While the first respondent did say something about a special membership category, which sounds great, since this age group doesn't feel particularly compelled to join in the first place.  They also say that they "have several young staff members that bring an exciting vibe to our programming", which sounds great.  The second respondent then discusses programming for parents with kids, but then says outright that they have "no specific programs for 21-39-year-olds" and then they go on to say how they have a variety of programming, except they mention that they have programs such as Mah Jongg and "adult education and book clubs", because those totally draw 20s-30s (not).
It goes downhill from there: the third respondent says "we have special programs for younger people", but instead of specifying any programming, they continue on to say that they "challenge the easy categorization via age", which clearly indicates two things: 1) that they have no idea of the different needs/interests of that age group and 2) that they are BS'ing about having special programs for 20s-30s (especially when they conclude that "we feel that we are uniquely positioned to work with "younger people" of all ages to determine what they feel they would like us to provide to their personal and family lives, and then create the programs and activities that meet those needs.").

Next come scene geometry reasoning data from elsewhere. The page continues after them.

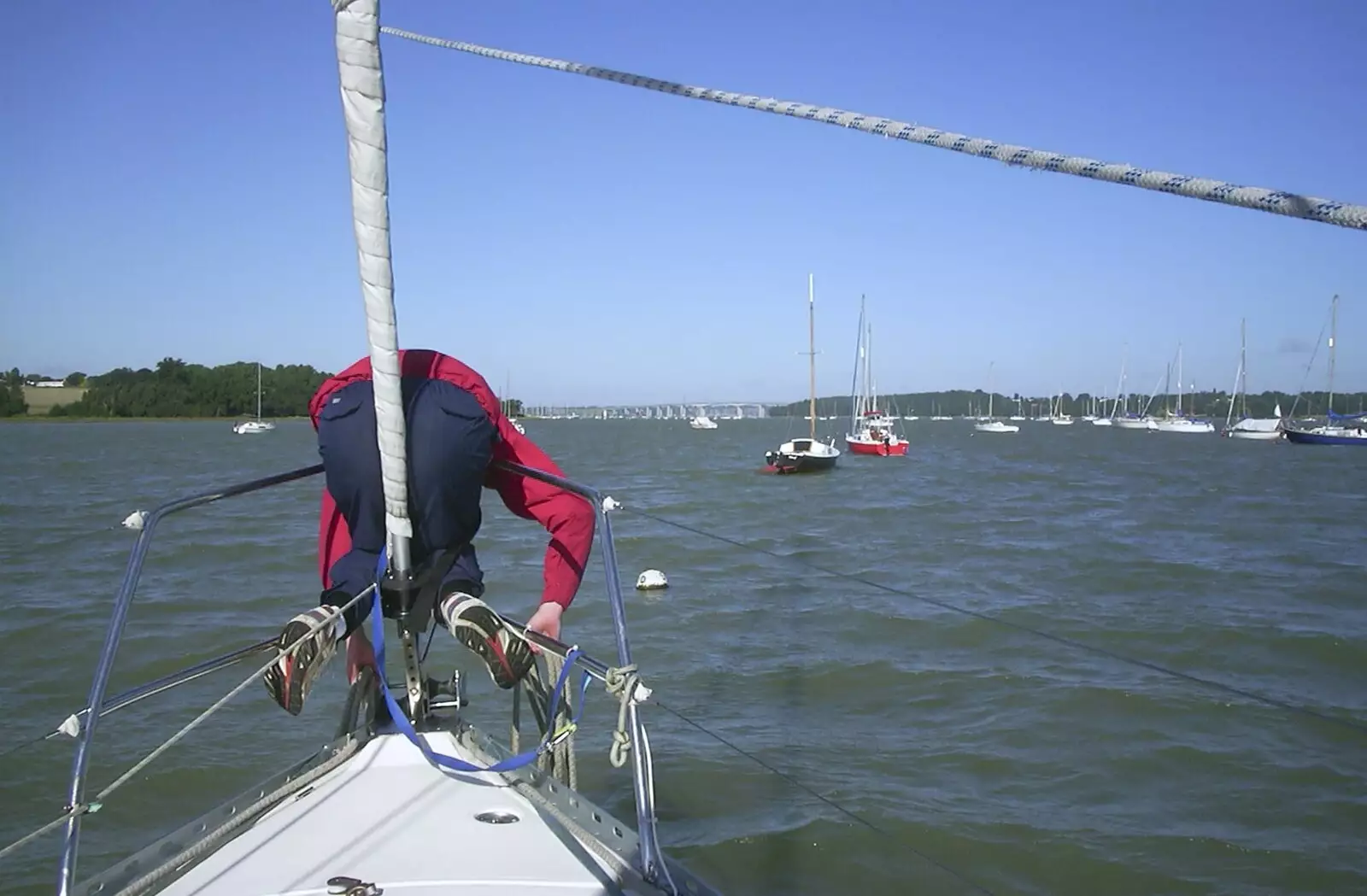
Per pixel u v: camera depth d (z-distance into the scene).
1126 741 7.84
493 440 3.18
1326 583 14.97
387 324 2.79
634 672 2.68
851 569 15.99
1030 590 14.18
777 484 35.50
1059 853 6.11
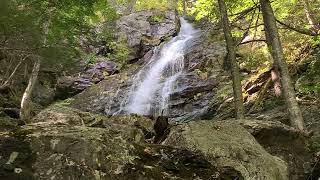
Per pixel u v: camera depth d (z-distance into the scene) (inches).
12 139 115.0
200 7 425.4
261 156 159.8
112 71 679.1
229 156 155.9
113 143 125.2
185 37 778.8
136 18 812.0
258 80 465.1
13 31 218.8
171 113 532.7
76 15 271.3
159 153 136.3
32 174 109.5
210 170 139.4
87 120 251.8
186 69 619.5
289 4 474.3
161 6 885.2
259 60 513.3
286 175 158.9
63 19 264.4
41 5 238.8
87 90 621.0
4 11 208.4
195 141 164.1
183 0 930.1
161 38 783.7
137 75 654.5
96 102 586.9
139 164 124.8
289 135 209.3
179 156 139.7
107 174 115.5
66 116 244.7
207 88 539.8
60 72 621.9
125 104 580.4
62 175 110.7
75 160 113.5
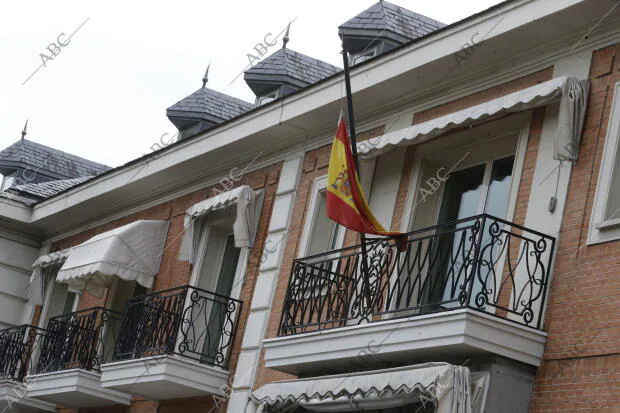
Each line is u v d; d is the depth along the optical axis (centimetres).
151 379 1550
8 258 2256
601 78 1152
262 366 1498
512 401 1084
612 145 1112
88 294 2041
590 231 1100
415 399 1130
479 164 1332
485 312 1084
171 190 1886
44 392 1853
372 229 1256
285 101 1562
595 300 1068
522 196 1198
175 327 1558
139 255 1817
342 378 1197
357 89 1423
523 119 1235
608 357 1034
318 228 1532
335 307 1418
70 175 2642
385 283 1240
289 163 1617
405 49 1353
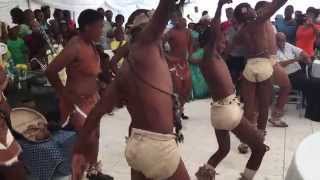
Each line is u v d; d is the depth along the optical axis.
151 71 2.30
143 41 2.30
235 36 4.73
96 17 3.41
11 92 4.66
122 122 5.87
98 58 3.56
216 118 3.53
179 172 2.38
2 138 3.03
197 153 4.75
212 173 3.74
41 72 5.06
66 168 3.93
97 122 2.40
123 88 2.36
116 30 7.47
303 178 1.44
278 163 4.50
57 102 4.50
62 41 6.29
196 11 11.54
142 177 2.42
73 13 11.04
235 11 4.72
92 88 3.53
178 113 2.42
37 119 3.86
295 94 6.67
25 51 5.96
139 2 12.17
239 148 4.75
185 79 5.88
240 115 3.51
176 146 2.38
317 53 7.28
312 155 1.62
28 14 6.87
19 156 3.36
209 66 3.48
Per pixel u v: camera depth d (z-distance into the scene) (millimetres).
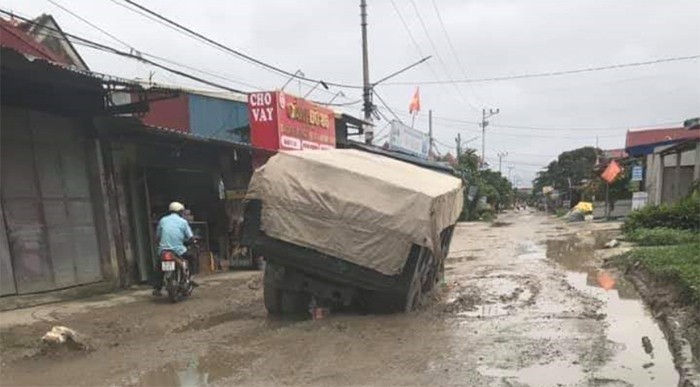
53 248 10500
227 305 10203
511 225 41438
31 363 6586
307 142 19703
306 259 8789
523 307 9664
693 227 21766
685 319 7922
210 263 14953
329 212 8633
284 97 17922
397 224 8453
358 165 9305
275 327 8375
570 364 6363
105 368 6418
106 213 11703
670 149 26594
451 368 6223
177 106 21078
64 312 9344
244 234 8992
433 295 10664
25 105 10156
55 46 17203
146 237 13094
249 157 17344
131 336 7922
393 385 5707
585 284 12383
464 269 15438
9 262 9602
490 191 65125
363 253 8586
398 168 9953
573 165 91562
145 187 13211
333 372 6137
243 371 6246
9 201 9703
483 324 8344
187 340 7637
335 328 8109
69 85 9711
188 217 13461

The fourth respondent says "our programs are integrated; however, we have revised the point of entry, i.e., dues, for young families."  In other words, "No, we do not have programming for 20s-30s."  Ditto for the fifth and final respondent: "we offer a diverse menu of programs for all of the varied demographic groups within our community."  Which really just means, "We don't cater to the 20s-30s crowd."  

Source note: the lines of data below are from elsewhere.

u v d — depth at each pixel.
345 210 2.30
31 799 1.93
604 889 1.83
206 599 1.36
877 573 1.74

I wonder if these executive directors didn't understand the opportunity that was placed before them: they had a perfect place for a free sales pitch on what made their synagogue attractive and interesting for Jews in their 20s-30s, perhaps attracting interest from other age groups, as well.  Instead, they decided to largely squander this opportunity in not talking about their programming for this age group.  Yes, I understand that this age group is the main child-bearing age demographic and that is why some of the respondents discussed programming for children and parents, but many Jews in their 20s and 30s in Orange County do not [yet] have kids (or even married)....   I want to give these executive directors the benefit of the doubt and hope that they just didn't understand the question and thus, lose out on this great opportunity.  The alternative, of course, is that they did understand, but they don't offer programming for this age demographic (hopefully, because they don't have the critical mass for such programming and not because they simply don't care to program for 20s-30s).
Before I read this article, I thought simply that young adults don't join synagogues because they often wait until they're married and/or have kids, because they don't think that they're relevant to their lives (but once they have kids, perhaps they would join).  However, I now realize that many synagogues (or executive directors) may not have the interest in doing outreach programs for young adults; perhaps, it's a two-way street.